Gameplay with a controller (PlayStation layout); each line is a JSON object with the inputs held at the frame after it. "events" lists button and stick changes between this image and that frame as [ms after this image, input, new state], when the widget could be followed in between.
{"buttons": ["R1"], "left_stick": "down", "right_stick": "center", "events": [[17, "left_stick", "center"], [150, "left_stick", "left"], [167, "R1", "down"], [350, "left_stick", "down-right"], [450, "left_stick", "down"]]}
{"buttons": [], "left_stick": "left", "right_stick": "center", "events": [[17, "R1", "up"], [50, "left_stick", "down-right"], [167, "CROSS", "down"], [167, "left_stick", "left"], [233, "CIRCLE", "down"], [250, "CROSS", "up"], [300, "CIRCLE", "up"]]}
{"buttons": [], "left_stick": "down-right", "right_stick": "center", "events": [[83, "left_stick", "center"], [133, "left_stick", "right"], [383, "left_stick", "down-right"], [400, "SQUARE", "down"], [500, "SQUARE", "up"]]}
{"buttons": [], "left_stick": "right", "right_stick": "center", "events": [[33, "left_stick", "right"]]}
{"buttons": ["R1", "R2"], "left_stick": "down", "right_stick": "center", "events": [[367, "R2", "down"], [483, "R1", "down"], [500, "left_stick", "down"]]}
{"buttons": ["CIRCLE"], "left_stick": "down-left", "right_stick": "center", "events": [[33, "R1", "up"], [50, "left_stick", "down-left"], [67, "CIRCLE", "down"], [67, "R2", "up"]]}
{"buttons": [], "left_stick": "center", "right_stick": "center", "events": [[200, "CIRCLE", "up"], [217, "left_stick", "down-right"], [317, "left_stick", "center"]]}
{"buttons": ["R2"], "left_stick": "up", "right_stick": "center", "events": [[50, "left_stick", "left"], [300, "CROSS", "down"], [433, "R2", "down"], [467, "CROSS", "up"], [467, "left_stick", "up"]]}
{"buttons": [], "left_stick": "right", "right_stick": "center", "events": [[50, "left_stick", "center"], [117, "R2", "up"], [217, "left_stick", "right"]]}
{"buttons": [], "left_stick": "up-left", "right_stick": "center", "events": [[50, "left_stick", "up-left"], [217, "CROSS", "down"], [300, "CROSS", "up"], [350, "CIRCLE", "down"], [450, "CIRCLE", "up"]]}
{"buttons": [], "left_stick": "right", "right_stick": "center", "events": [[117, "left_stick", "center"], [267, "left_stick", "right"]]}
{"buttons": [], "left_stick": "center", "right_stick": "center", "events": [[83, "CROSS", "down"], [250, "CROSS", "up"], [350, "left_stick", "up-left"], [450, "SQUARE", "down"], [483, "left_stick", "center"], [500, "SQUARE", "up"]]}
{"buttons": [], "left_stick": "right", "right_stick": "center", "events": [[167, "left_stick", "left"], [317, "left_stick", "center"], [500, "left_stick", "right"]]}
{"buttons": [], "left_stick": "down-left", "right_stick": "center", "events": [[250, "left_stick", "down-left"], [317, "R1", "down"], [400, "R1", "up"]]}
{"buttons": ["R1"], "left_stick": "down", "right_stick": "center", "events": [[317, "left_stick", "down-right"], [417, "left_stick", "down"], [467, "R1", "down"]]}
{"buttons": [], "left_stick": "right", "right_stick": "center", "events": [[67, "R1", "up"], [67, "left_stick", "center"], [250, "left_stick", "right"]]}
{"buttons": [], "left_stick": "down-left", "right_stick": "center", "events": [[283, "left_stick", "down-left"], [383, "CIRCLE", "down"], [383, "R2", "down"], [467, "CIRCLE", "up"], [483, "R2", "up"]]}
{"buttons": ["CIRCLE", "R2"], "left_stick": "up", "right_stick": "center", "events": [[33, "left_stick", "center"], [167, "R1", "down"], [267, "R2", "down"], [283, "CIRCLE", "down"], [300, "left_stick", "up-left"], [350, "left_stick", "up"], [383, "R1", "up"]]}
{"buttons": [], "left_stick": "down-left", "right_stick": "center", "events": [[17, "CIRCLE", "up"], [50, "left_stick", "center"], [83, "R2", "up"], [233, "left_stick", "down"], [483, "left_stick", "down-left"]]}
==================================================
■ Your objective ■
After checking the entries, state how many lines contain "SQUARE", and write nothing but the number.

■ Task output ■
2